Dans ce cadre-là, le choix de James Gunn, plus connu (quoique sa notoriété ne dépassait guère le cercle de quelques initiés) pour ses films indépendants comme Super ou Horribilis, était celui du parfait outsider : un geek déclaré, désireux de pouvoir disposer d'un tel budget, mais dont on ignorait s'il aurait les reins assez solides et la bonne inspiration. Mais, en fait, avec le recul, avoir élu James Gunn n'était pas plus surprenant que de monter un blockbuster à partir des Guardians of the Galaxy, comic-book plus que méconnu (même s'il a des mordus, et que son récent relaunch enregistre de bien meilleures ventes, grâce à une équipe artistique plus en vue - Brian Bendis au scénario et une flopée de dessinateurs côtés).

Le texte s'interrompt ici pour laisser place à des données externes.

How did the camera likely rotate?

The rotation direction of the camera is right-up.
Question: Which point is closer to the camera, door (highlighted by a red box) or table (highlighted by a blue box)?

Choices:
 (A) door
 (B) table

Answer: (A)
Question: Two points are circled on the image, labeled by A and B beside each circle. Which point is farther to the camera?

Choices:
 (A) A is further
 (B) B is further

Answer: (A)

Que vaut-il alors, ce film ?
Hé bien, d'abord, et même avant tout, sa première qualité est qu'il vit très bien indépendamment des précédentes adaptations Marvel. Les quelques références qui subsistent sont discrètes et ne gêneront pas ceux qui n'ont pas tout suivi (au contraire même, puisque, pour la première fois, véritablement, on a droit à des éclaircissements sur les gemmes d'infinités, l'évocation des puissances primordiales que sont les Célestes, et une présence un peu plus nette de Thanos, entrevue à la fin de Avengers).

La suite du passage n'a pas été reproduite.